Segment Start: The input

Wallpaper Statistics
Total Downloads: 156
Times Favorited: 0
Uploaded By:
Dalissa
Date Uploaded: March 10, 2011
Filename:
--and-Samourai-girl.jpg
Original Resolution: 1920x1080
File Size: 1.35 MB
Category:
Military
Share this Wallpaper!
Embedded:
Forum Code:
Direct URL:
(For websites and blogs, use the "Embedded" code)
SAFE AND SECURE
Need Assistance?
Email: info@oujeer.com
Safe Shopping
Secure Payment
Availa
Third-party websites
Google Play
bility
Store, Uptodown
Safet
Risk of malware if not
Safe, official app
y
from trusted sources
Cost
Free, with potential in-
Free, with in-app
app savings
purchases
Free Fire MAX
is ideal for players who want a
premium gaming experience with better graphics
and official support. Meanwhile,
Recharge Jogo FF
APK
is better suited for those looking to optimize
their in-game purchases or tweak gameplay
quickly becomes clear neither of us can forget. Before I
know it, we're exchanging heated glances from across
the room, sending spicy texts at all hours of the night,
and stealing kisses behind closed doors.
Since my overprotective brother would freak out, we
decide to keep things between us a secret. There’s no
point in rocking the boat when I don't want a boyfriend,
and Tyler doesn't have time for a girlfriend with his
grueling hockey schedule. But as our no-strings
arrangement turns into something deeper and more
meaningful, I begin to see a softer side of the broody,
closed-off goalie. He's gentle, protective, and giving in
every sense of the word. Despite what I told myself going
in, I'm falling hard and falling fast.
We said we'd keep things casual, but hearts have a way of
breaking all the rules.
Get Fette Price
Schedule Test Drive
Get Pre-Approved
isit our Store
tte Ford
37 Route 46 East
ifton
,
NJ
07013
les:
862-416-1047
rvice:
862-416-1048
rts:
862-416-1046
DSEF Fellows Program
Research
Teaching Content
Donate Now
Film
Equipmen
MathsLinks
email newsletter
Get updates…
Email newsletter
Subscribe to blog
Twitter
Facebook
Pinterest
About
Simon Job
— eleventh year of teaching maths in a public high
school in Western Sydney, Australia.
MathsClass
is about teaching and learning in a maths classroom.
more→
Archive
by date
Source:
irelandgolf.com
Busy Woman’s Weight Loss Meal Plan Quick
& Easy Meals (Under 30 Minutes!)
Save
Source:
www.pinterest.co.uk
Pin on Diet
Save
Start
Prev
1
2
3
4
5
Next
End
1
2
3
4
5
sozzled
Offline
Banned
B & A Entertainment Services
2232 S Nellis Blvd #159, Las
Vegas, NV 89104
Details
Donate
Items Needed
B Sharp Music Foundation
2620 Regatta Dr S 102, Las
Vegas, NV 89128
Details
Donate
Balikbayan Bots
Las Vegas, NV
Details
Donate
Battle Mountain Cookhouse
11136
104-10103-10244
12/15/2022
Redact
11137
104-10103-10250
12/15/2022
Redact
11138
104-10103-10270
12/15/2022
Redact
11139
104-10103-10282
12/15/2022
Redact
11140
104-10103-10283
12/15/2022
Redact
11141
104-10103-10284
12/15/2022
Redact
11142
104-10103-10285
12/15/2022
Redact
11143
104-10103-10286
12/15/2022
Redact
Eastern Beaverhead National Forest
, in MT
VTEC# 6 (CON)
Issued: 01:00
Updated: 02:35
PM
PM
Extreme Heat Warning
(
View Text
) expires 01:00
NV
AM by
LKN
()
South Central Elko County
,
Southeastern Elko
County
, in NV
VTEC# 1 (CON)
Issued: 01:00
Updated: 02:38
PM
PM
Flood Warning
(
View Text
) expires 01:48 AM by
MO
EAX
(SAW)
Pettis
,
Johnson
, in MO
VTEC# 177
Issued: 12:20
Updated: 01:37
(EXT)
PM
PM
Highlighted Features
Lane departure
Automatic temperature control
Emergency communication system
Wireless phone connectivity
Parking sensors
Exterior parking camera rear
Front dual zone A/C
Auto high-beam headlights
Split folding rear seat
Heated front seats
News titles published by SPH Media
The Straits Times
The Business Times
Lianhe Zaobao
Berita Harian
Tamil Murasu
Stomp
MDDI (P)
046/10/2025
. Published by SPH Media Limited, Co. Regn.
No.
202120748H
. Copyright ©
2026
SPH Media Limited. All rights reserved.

Segment End: The input

What you need to do
Which lines run from the one holding "premium gaming experience" through the one holding "every sense of" in the records above? Repeat them exactly, both included, and nothing more.

Exercise answer
premium gaming experience with better graphics
and official support. Meanwhile,
Recharge Jogo FF
APK
is better suited for those looking to optimize
their in-game purchases or tweak gameplay
quickly becomes clear neither of us can forget. Before I
know it, we're exchanging heated glances from across
the room, sending spicy texts at all hours of the night,
and stealing kisses behind closed doors.
Since my overprotective brother would freak out, we
decide to keep things between us a secret. There’s no
point in rocking the boat when I don't want a boyfriend,
and Tyler doesn't have time for a girlfriend with his
grueling hockey schedule. But as our no-strings
arrangement turns into something deeper and more
meaningful, I begin to see a softer side of the broody,
closed-off goalie. He's gentle, protective, and giving in
every sense of the word. Despite what I told myself going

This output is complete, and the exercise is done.